Die Strasse trägt auch weiterhin über den Bahninfrastrukturfonds zur Finanzierung der Schieneninfrastruktur bei. Darum sieht die Minderheit keinen Grund, die Strasse für die Finanzierung des 4-Meter-Korridors noch zusätzlich zu belasten. Analog zum Fonds für die Finanzierung der Eisenbahninfrastruktur soll für die Finanzierung der Strasse ein Strassen- und Agglomerationsverkehrsfonds eingerichtet werden.

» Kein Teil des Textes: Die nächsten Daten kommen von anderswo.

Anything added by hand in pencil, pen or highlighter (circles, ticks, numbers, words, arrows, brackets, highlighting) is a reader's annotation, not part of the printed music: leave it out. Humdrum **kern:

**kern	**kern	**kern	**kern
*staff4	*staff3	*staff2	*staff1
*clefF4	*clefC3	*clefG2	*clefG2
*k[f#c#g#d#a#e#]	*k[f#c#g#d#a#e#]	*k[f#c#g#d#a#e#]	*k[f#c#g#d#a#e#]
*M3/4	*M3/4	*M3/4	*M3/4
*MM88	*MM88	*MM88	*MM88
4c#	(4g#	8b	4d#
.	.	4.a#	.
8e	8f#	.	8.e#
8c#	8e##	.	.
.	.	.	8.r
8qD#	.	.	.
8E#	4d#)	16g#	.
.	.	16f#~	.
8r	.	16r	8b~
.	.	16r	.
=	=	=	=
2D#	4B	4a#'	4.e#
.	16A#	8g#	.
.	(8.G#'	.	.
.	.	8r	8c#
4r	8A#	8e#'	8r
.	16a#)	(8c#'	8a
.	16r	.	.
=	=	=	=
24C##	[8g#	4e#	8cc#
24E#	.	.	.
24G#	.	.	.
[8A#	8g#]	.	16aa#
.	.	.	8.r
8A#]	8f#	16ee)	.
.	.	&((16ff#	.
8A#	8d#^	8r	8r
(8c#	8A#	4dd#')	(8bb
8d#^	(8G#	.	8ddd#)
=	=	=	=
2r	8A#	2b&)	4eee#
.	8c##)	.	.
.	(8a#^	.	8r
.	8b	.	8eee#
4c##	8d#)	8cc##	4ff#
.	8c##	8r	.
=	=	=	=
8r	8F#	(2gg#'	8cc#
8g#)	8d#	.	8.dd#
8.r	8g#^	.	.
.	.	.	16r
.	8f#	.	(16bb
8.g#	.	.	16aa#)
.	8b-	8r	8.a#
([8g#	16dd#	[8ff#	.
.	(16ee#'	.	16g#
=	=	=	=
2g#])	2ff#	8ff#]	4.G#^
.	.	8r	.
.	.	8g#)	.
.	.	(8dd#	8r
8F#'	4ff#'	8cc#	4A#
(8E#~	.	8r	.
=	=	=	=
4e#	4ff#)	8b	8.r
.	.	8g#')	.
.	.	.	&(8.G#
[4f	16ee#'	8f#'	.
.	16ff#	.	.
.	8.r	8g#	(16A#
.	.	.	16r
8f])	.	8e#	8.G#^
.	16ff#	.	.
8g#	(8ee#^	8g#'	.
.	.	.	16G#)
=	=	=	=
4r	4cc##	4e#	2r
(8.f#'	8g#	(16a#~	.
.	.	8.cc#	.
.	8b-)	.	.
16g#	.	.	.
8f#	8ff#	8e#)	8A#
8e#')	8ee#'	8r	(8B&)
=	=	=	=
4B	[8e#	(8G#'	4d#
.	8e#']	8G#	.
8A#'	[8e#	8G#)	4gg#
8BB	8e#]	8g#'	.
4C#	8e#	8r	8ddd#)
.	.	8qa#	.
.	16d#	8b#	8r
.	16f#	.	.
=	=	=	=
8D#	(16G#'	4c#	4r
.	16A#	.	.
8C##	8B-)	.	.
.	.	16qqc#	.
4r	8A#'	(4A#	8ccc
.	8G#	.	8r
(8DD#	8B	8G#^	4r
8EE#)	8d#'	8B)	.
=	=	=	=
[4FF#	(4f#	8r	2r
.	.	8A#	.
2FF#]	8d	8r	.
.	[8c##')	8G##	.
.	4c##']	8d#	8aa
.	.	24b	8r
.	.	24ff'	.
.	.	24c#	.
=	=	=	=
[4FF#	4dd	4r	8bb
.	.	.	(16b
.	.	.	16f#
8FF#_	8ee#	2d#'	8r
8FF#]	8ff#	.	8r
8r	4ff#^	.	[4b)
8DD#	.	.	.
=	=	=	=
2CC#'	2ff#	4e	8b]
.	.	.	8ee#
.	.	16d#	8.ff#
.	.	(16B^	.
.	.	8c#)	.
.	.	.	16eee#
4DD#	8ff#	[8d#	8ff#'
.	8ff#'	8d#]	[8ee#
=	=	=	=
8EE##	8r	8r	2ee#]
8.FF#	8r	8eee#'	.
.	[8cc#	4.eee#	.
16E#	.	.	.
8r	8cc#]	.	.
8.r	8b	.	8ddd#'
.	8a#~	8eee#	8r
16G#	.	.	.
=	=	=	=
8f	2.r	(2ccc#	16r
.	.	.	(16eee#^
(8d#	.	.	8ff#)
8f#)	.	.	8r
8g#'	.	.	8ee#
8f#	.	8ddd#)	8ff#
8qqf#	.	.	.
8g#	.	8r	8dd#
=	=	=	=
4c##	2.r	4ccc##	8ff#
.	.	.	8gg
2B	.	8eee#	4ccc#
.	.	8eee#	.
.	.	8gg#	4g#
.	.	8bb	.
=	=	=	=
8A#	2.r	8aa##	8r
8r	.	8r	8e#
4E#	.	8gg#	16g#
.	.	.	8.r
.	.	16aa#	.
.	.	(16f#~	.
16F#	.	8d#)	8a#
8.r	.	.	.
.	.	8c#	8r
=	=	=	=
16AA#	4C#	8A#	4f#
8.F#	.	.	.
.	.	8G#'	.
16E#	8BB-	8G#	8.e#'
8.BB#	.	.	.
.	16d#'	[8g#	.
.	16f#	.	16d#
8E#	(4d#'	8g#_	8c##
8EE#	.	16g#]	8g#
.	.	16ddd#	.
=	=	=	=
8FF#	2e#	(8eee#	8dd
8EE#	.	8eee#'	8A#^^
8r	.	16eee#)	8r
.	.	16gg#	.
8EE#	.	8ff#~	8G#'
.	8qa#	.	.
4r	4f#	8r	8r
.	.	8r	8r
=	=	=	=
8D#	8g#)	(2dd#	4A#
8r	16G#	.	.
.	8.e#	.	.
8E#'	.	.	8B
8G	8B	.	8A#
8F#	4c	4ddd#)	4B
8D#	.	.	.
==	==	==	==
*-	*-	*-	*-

Damit wird die Finanzierung der beiden Verkehrsträger sauber getrennt. Es wäre daher falsch, wenn man sich beim 4-Meter-Korridor für eine Mischfinanzierung entscheiden würde, zumal der 4-Meter-Korridor ein Eisenbahngrossprojekt auf den Basislinien der Neat ist.
Seit 1998 wurden bzw. werden alle Grossprojekte der Bahn wie Neat, Bahn 2000 und ZEB über den FinöV-Fonds finanziert. Es ist darum nicht plausibel, warum der 4-Meter-Korridor über die Spezialfinanzierung Strassenverkehr mitfinanziert werden soll, zumal auch die Neat die Strasse entlastet hat.
Zum Schluss noch dies: Zu den verworfenen Finanzierungsvarianten schreibt der Bundesrat: "Der Bundesrat ist zum Schluss gelangt, dass eine teilweise Finanzierung des 4-Meter-Korridors aus der Spezialfinanzierung Strassenverkehr auszuschliessen ist, da dies den notwendigen Ausbau des Nationalstrassennetzes beeinträchtigen würde." Auch die Minderheit der Kommission teilt diese Befürchtung des Bundesrates, und eine Mischfinanzierung des 4-Meters-Korridors wäre aus ihrer Sicht ein schlechtes Signal im Hinblick auf die Abstimmung zu Fabi.
Ich möchte Sie bitten, der Minderheit und damit dem Bundesrat zu folgen.